Critical Vulnerability in NVIDIA Merlin Transformers4Rec Library Enables Remote Code Execution with Root Privileges

A significant security flaw has been identified in NVIDIA’s Merlin Transformers4Rec library, designated as CVE-2025-23298. This vulnerability allows unauthenticated attackers to execute arbitrary code remotely with root-level privileges by exploiting unsafe deserialization processes within the model checkpoint loader. This discovery highlights the ongoing security challenges associated with machine learning (ML) and artificial intelligence (AI) frameworks that utilize Python’s pickle serialization.

Understanding the Vulnerability

The core of this vulnerability lies in the `load_model_trainer_states_from_checkpoint` function within the Merlin Transformers4Rec library. This function employs PyTorch’s `torch.load()` method without implementing safety parameters. Underneath, `torch.load()` utilizes Python’s pickle module, which permits the deserialization of arbitrary objects. This mechanism becomes a vector for attackers to embed malicious code within crafted checkpoint files. When these files are loaded, the embedded code is executed, potentially leading to full system compromise.

In the vulnerable implementation, the `cloudpickle` library is used to load the model class directly:

“`python
model_class = cloudpickle.load(f)
“`

This approach grants attackers complete control over the deserialization process. By defining a custom `__reduce__` method, a malicious checkpoint can execute arbitrary system commands upon loading. For instance, an attacker could use `os.system()` to download and execute a remote script, thereby gaining control over the system.

Potential Impact and Attack Surface

The implications of this vulnerability are extensive. ML practitioners frequently share pre-trained model checkpoints through public repositories or cloud storage platforms. In many cases, production ML pipelines operate with elevated privileges. Consequently, a successful exploit not only compromises the host system but can also escalate to root-level access, providing attackers with full control over the affected environment.

To illustrate the severity, researchers have demonstrated that loading a maliciously crafted checkpoint via the vulnerable function triggers the embedded shell command before any model weight restoration occurs. This results in immediate remote code execution under the context of the ML service, potentially leading to data breaches, system disruptions, and unauthorized access to sensitive information.
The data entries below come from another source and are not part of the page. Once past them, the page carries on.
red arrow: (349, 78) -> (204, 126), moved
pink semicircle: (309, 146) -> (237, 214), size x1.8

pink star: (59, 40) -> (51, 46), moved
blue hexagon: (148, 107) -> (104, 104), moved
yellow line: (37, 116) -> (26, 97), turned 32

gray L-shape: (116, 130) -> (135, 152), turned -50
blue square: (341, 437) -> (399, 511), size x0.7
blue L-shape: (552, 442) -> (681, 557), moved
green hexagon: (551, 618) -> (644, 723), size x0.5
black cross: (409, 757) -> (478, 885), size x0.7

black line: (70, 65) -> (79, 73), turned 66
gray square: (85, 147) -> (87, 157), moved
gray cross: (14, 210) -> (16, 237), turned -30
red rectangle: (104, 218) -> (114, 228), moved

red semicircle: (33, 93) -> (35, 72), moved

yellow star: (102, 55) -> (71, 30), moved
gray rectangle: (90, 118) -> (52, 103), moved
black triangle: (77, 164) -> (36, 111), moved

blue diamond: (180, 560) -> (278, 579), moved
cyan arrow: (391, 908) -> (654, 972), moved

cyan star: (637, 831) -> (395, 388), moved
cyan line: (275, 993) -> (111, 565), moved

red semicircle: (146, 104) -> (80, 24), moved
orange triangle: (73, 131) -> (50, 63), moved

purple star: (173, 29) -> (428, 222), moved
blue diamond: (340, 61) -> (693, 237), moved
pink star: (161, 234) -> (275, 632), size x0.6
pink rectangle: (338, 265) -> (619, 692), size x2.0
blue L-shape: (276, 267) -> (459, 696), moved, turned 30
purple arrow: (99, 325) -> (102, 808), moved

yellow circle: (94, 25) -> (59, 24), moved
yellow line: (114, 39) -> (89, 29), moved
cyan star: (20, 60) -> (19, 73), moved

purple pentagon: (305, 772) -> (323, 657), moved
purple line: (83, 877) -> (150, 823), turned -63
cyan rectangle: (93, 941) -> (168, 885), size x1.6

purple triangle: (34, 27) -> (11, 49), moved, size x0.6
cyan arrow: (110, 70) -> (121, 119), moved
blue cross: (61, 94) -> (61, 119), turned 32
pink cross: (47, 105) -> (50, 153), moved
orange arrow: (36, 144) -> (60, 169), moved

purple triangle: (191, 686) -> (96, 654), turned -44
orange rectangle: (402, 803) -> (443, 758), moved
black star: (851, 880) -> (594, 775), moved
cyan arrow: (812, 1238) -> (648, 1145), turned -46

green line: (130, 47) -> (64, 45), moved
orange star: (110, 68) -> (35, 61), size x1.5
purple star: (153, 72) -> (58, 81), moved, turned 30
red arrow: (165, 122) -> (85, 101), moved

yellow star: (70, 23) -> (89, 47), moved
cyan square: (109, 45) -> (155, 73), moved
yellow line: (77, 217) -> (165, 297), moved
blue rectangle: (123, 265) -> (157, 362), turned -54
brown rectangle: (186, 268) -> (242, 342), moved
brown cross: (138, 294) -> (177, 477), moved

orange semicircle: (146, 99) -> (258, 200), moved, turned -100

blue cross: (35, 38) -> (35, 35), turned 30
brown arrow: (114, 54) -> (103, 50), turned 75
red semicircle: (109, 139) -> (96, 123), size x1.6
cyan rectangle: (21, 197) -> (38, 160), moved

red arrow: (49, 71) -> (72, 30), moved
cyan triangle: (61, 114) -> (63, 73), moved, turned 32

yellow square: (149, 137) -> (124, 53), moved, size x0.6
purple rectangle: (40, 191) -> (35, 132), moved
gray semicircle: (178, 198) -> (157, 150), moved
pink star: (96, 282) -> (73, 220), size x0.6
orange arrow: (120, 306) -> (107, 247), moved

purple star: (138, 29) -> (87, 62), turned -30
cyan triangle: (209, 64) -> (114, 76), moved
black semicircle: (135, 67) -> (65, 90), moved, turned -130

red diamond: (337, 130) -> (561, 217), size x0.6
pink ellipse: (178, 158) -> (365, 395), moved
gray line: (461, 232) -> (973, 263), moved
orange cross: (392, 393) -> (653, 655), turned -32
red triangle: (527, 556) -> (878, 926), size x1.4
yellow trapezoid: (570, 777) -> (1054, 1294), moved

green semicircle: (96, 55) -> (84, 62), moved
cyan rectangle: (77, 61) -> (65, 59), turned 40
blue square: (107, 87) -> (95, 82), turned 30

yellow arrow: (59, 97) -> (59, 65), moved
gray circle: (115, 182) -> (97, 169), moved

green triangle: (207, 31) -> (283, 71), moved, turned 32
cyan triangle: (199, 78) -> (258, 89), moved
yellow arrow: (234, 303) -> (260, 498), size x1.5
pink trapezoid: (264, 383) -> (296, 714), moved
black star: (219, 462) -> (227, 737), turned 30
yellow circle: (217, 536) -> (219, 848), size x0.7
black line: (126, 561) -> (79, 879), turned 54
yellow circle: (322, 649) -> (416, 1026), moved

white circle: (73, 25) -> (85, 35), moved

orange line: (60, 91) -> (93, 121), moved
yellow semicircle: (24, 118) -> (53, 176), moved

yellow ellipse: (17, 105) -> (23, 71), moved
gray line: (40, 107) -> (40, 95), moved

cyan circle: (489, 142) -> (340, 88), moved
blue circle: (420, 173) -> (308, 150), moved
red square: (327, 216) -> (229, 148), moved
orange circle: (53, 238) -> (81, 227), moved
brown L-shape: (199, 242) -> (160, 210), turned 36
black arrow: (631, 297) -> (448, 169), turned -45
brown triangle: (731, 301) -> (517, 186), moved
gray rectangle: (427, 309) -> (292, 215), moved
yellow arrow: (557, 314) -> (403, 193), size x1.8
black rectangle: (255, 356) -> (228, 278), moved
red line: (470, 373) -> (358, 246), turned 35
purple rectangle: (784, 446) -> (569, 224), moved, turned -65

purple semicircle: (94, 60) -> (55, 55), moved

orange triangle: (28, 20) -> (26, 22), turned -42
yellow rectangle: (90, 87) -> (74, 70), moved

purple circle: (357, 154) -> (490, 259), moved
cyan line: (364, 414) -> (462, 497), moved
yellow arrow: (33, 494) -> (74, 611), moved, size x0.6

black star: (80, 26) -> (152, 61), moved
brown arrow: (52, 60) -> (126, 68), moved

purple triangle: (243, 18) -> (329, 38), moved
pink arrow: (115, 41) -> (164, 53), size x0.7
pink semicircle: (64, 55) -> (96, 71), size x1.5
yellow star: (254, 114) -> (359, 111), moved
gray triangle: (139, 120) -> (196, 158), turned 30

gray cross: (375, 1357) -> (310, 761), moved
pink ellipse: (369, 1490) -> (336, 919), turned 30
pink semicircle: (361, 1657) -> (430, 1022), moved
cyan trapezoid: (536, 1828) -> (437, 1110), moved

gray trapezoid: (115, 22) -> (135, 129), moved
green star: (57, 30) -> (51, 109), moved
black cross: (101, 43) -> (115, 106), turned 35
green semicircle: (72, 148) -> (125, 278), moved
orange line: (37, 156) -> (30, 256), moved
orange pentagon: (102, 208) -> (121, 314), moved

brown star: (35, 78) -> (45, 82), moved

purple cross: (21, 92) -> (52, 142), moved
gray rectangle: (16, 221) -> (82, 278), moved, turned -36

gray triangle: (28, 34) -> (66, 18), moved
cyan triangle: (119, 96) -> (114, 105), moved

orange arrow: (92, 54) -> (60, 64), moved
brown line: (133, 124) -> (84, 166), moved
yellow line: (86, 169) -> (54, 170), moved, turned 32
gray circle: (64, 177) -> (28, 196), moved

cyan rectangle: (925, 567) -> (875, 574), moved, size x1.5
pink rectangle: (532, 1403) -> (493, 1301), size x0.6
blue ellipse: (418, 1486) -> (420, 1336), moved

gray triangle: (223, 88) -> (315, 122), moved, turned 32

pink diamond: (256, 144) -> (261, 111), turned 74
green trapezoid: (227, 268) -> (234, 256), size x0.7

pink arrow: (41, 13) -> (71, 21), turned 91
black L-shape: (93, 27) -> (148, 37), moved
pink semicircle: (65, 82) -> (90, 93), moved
NVIDIA’s Response and Mitigation Measures

In response to this critical vulnerability, NVIDIA has implemented a patch in Pull Request #802. The update replaces the raw pickle calls with a custom `load()` function that whitelists approved classes, thereby enhancing input validation and mitigating the risk of arbitrary code execution. The patched loader in `serialization.py` enforces stricter input validation protocols. Additionally, developers are encouraged to use the `weights_only=True` parameter in `torch.load()` to prevent the deserialization of untrusted objects.

Best Practices for Developers and Organizations

To safeguard against such vulnerabilities, developers and organizations should adhere to the following best practices:

1. Avoid Using Pickle with Untrusted Data: The pickle module should never be used to deserialize untrusted data due to its inherent security risks. Instead, restrict deserialization to known, safe classes.

2. Adopt Safer Serialization Formats: Consider using alternative serialization formats such as Safetensors or ONNX, which offer safer model persistence options and reduce the risk of code execution vulnerabilities.

3. Implement Cryptographic Signing: Enforce cryptographic signing of model files to ensure their integrity and authenticity. This practice helps prevent tampering and unauthorized modifications.

4. Sandbox Deserialization Processes: Isolate deserialization processes within secure environments to limit the potential impact of any malicious code execution.

5. Conduct Regular Security Audits: Include ML pipelines in routine security audits to identify and address potential vulnerabilities proactively.

Technical Details and Risk Assessment

– Affected Products: NVIDIA Merlin Transformers4Rec versions up to and including v1.5.0.

– Impact: Remote code execution with root privileges.

– Exploit Prerequisites: Loading an attacker-supplied model checkpoint via `torch.load()`.

– CVSS 3.1 Score: 9.8 (Critical)

Broader Implications and Community Recommendations

This vulnerability underscores the need for the ML and AI community to prioritize security-first design principles. The reliance on pickle-based mechanisms poses significant risks, and until such dependencies are eliminated, similar vulnerabilities are likely to persist. Vigilance, robust input validation, and a zero-trust approach are essential to protect production ML systems from supply-chain attacks and remote code execution threats.

Conclusion

The discovery of CVE-2025-23298 in NVIDIA’s Merlin Transformers4Rec library serves as a critical reminder of the security challenges inherent in ML and AI frameworks. By implementing the recommended mitigation measures and adhering to best practices, developers and organizations can enhance the security posture of their ML pipelines and safeguard against potential exploits.